### PROVIDED DATA
· · · · ·
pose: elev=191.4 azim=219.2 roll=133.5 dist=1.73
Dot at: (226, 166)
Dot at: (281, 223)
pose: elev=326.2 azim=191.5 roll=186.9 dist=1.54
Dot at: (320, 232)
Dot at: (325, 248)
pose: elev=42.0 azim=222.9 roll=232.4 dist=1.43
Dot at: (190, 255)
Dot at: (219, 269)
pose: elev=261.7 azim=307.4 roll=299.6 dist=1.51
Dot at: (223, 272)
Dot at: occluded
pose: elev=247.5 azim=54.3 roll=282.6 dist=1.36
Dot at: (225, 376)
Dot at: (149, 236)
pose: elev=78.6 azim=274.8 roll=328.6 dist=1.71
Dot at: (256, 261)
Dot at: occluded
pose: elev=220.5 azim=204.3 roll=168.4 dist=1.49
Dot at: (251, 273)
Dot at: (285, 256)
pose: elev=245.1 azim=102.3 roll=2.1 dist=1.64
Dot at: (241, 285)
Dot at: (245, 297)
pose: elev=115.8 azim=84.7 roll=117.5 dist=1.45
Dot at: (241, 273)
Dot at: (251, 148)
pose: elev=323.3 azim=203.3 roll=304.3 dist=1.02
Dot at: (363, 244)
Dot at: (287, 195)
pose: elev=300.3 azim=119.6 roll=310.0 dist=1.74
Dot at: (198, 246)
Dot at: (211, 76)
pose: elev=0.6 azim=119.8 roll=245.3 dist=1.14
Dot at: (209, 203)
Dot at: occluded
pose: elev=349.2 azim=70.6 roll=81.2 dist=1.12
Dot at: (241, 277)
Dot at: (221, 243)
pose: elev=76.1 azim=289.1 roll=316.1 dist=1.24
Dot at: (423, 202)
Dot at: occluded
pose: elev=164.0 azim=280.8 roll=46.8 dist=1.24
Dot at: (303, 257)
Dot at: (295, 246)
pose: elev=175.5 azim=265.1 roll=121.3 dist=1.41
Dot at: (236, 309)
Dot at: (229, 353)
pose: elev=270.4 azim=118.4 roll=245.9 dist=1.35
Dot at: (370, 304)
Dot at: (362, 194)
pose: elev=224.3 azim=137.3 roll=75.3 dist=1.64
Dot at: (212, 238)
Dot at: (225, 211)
· · · · ·
### AIM
Lay out all of the rows above as a numbered list, leaving out any blank lines.

### SOLUTION TO THIS PROBLEM
1. pose: elev=191.4 azim=219.2 roll=133.5 dist=1.73
2. Dot at: (226, 166)
3. Dot at: (281, 223)
4. pose: elev=326.2 azim=191.5 roll=186.9 dist=1.54
5. Dot at: (320, 232)
6. Dot at: (325, 248)
7. pose: elev=42.0 azim=222.9 roll=232.4 dist=1.43
8. Dot at: (190, 255)
9. Dot at: (219, 269)
10. pose: elev=261.7 azim=307.4 roll=299.6 dist=1.51
11. Dot at: (223, 272)
12. Dot at: occluded
13. pose: elev=247.5 azim=54.3 roll=282.6 dist=1.36
14. Dot at: (225, 376)
15. Dot at: (149, 236)
16. pose: elev=78.6 azim=274.8 roll=328.6 dist=1.71
17. Dot at: (256, 261)
18. Dot at: occluded
19. pose: elev=220.5 azim=204.3 roll=168.4 dist=1.49
20. Dot at: (251, 273)
21. Dot at: (285, 256)
22. pose: elev=245.1 azim=102.3 roll=2.1 dist=1.64
23. Dot at: (241, 285)
24. Dot at: (245, 297)
25. pose: elev=115.8 azim=84.7 roll=117.5 dist=1.45
26. Dot at: (241, 273)
27. Dot at: (251, 148)
28. pose: elev=323.3 azim=203.3 roll=304.3 dist=1.02
29. Dot at: (363, 244)
30. Dot at: (287, 195)
31. pose: elev=300.3 azim=119.6 roll=310.0 dist=1.74
32. Dot at: (198, 246)
33. Dot at: (211, 76)
34. pose: elev=0.6 azim=119.8 roll=245.3 dist=1.14
35. Dot at: (209, 203)
36. Dot at: occluded
37. pose: elev=349.2 azim=70.6 roll=81.2 dist=1.12
38. Dot at: (241, 277)
39. Dot at: (221, 243)
40. pose: elev=76.1 azim=289.1 roll=316.1 dist=1.24
41. Dot at: (423, 202)
42. Dot at: occluded
43. pose: elev=164.0 azim=280.8 roll=46.8 dist=1.24
44. Dot at: (303, 257)
45. Dot at: (295, 246)
46. pose: elev=175.5 azim=265.1 roll=121.3 dist=1.41
47. Dot at: (236, 309)
48. Dot at: (229, 353)
49. pose: elev=270.4 azim=118.4 roll=245.9 dist=1.35
50. Dot at: (370, 304)
51. Dot at: (362, 194)
52. pose: elev=224.3 azim=137.3 roll=75.3 dist=1.64
53. Dot at: (212, 238)
54. Dot at: (225, 211)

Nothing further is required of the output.